“Defund the police” is the wrong phrase, and it may cause the same problems as other ill-conceived phrases.
Take “global warming.” If you want to alarm people about a coming disaster, don’t refer to warmth. Everyone likes warm-hearted friends, warm spring days, and other kinds of warmth, so it might not seem so bad if the planet warms up by a degree or two. Calling it global warming may have kept people from understanding how serious the problem is.
Or “white privilege”: That one’s supposed to make my fellow palefaces realize that we enjoy special status. Instead, it just makes most of them mad: “I started without much and worked hard all my life. No one gave me any privileges.”
So it goes with “defund the police.” It sounds like its proponents want to get rid of the police completely. (Some proponents do. Most don’t.) The phrase is almost guaranteed to panic the millions of Americans who see cops as the people who keep them safe from crime.
As I understand it, “defund the police” actually means “divert some police funds to other uses.” We burden cops with jobs that they shouldn’t have to do. See a mentally ill or homeless guy wandering the neighborhood? Don’t call a mental health specialist or a city official who can direct the guy to a place that can take care of him. Just call the cops.
Even some cops say that they shouldn’t have all the duties that we dump on them. Dallas police chief David Brown has said, “Every societal failure, we put it off for the cops to solve. Schools fail, give it to the cops. Seventy percent of the African American community is being raised by single women. Let’s give it to the cops to solve that as well. That’s too much to ask. Policing was never meant to solve all those problems.”
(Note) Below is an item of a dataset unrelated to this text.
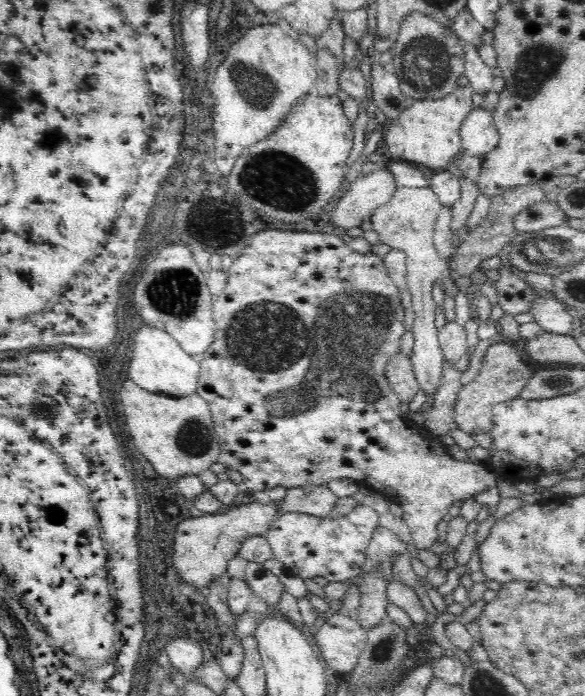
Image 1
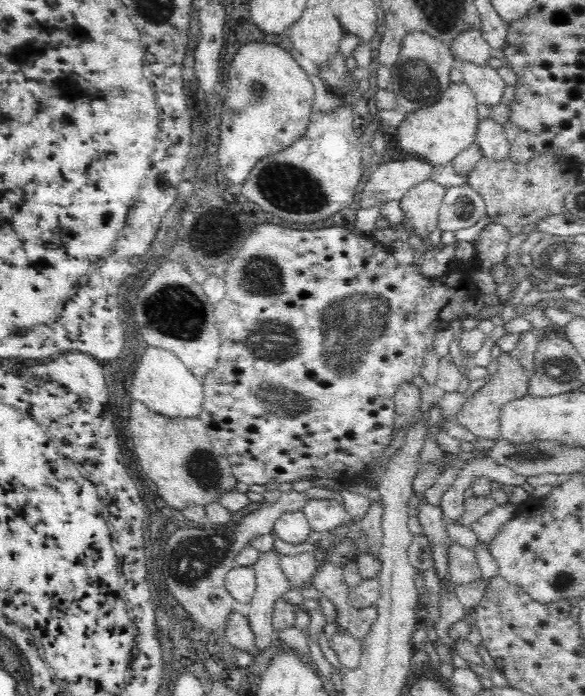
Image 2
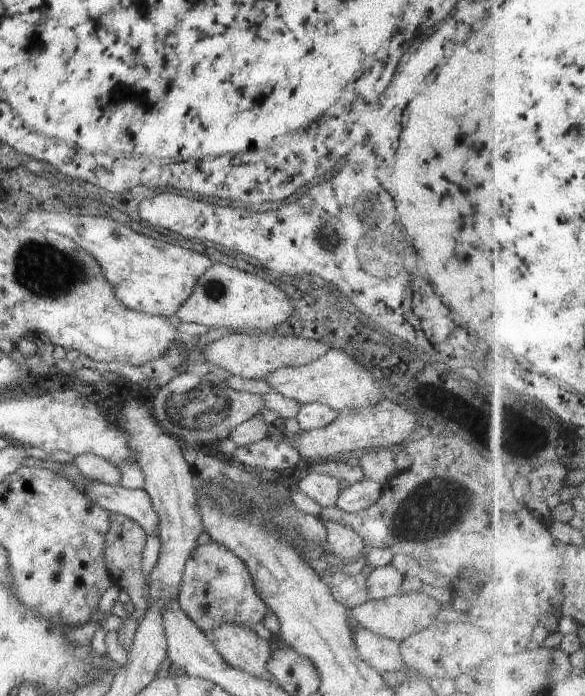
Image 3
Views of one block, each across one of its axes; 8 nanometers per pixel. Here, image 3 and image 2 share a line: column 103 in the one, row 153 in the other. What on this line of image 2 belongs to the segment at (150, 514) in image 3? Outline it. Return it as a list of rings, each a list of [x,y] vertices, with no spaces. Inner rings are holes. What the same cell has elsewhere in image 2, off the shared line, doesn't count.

To alarm the public about global warming, don’t call it global warming; call it climate crisis. To help white people accept their relatively high status, don’t call it a privilege; call it an advantage (only a favored few receive privileges, but anyone can have an advantage). And to help people accept removing responsibilities from cops, don’t call to defund the police.
Change the police, demilitarize the police, even liberate the police. But “defund the police” is the wrong slogan.